[ABOUT THIS EXERCISE] A single number is required: how many lines in the data below contain "Augustenfelder".

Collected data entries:
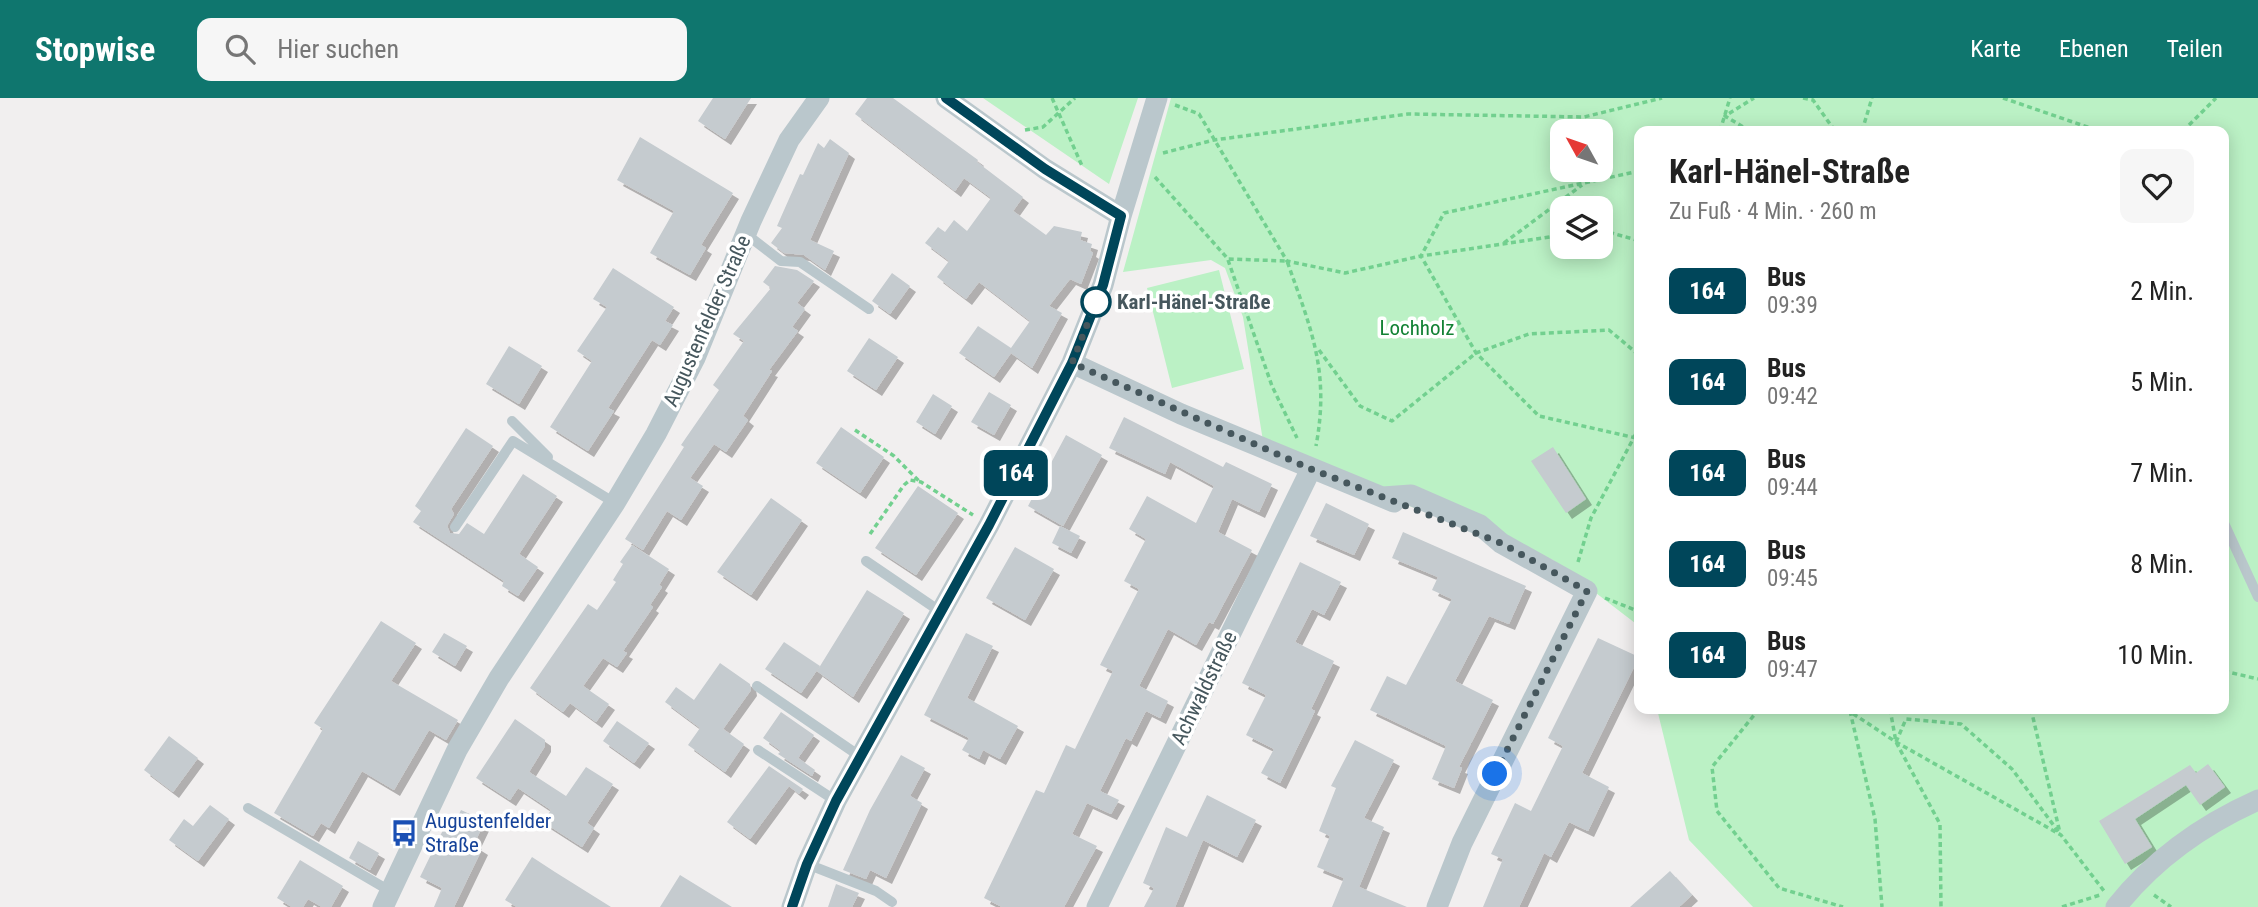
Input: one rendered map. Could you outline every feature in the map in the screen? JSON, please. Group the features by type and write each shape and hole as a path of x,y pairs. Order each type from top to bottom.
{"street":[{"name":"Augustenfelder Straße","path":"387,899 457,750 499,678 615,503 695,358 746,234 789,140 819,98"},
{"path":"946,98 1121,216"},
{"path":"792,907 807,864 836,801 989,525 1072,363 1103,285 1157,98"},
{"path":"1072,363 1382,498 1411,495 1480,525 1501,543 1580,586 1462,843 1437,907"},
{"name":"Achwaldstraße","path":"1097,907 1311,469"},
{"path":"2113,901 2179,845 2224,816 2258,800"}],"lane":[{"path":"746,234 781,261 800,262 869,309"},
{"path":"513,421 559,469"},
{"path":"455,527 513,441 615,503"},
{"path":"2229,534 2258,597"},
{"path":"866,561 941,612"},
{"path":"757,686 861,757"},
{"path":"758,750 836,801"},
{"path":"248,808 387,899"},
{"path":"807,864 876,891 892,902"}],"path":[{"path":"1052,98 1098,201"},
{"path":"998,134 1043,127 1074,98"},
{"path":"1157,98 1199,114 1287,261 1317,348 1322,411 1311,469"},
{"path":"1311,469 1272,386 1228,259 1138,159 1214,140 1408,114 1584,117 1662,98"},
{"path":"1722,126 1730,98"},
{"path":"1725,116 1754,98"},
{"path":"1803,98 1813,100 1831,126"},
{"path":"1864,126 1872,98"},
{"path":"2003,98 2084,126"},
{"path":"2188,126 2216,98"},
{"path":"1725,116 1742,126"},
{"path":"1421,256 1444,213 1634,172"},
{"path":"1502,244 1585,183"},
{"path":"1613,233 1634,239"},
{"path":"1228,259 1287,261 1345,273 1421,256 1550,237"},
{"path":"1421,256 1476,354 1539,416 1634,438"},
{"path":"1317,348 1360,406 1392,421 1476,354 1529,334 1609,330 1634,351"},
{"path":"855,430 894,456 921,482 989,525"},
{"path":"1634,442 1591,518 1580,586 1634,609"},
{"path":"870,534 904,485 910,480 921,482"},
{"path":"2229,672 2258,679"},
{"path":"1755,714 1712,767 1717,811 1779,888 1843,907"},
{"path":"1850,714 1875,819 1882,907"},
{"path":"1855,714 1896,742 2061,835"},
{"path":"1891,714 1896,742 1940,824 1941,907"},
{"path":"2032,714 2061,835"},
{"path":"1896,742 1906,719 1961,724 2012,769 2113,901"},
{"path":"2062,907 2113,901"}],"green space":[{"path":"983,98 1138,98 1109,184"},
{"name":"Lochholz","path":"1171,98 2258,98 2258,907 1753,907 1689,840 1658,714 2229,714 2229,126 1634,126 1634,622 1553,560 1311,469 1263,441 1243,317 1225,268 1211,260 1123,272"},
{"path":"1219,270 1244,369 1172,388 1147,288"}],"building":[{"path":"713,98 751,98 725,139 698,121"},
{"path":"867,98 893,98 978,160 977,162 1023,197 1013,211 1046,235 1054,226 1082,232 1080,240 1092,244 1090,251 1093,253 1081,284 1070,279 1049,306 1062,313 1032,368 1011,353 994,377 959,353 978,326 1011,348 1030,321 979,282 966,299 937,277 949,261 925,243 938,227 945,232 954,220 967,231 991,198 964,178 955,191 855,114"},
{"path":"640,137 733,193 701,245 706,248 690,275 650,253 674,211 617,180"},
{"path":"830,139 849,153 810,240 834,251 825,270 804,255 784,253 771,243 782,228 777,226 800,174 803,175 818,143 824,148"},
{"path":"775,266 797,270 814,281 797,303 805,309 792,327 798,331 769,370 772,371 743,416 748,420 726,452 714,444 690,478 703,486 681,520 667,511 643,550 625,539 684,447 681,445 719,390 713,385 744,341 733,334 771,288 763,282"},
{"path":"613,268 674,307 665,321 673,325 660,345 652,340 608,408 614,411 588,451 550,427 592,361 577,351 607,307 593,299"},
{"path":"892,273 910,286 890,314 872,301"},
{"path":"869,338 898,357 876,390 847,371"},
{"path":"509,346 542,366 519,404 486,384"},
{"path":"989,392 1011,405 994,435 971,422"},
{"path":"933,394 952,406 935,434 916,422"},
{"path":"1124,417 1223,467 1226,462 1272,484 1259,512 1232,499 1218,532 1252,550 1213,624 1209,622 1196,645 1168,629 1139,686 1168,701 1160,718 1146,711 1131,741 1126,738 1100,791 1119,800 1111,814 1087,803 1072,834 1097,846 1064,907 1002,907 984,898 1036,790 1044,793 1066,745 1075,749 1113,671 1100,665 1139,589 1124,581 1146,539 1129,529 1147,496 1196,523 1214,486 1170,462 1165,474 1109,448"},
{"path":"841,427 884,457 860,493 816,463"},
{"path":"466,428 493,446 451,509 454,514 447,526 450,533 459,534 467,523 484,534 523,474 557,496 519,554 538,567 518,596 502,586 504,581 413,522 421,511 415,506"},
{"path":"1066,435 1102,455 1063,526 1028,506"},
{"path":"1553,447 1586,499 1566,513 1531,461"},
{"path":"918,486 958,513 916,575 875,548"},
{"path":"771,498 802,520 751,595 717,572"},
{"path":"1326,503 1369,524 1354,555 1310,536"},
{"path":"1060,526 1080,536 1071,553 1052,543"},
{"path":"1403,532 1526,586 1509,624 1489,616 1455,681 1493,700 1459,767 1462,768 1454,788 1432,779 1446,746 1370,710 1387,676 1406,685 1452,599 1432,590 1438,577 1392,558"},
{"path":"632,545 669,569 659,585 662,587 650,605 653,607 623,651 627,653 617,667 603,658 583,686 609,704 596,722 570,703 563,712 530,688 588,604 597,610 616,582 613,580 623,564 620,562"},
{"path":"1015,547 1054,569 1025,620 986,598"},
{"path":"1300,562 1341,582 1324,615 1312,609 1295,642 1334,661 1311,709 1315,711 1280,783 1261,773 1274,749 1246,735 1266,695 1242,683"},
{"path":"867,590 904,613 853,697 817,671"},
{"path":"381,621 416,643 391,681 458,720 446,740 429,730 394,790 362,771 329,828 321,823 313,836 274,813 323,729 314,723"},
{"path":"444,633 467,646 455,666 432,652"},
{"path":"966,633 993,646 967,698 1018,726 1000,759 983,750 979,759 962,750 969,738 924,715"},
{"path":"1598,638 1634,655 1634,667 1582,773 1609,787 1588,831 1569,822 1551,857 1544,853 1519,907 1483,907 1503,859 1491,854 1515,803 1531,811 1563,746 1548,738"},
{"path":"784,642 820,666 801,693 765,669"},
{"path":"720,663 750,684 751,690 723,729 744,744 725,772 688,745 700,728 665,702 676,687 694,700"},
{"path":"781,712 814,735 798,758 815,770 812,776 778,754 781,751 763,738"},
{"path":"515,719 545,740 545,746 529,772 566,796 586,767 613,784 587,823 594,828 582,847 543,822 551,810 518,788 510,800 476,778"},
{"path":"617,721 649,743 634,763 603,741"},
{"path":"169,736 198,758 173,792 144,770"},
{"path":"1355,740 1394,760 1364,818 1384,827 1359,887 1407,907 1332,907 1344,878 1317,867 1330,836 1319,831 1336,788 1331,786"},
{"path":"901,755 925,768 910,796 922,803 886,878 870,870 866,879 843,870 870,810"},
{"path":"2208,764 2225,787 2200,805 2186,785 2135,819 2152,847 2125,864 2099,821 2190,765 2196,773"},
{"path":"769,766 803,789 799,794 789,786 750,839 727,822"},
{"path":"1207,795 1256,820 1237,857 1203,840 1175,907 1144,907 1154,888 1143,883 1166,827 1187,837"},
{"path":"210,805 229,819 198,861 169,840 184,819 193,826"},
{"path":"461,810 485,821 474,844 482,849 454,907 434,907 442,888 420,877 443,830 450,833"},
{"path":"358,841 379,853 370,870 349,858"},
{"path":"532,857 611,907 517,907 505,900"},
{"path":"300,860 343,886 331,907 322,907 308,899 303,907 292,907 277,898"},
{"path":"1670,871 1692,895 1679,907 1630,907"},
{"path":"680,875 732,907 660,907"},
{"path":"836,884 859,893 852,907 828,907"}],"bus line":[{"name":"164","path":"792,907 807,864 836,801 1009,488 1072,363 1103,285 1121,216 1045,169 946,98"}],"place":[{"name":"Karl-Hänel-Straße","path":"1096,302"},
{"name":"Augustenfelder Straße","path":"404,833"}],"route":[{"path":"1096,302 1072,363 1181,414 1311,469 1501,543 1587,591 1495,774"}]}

[REPLY] 2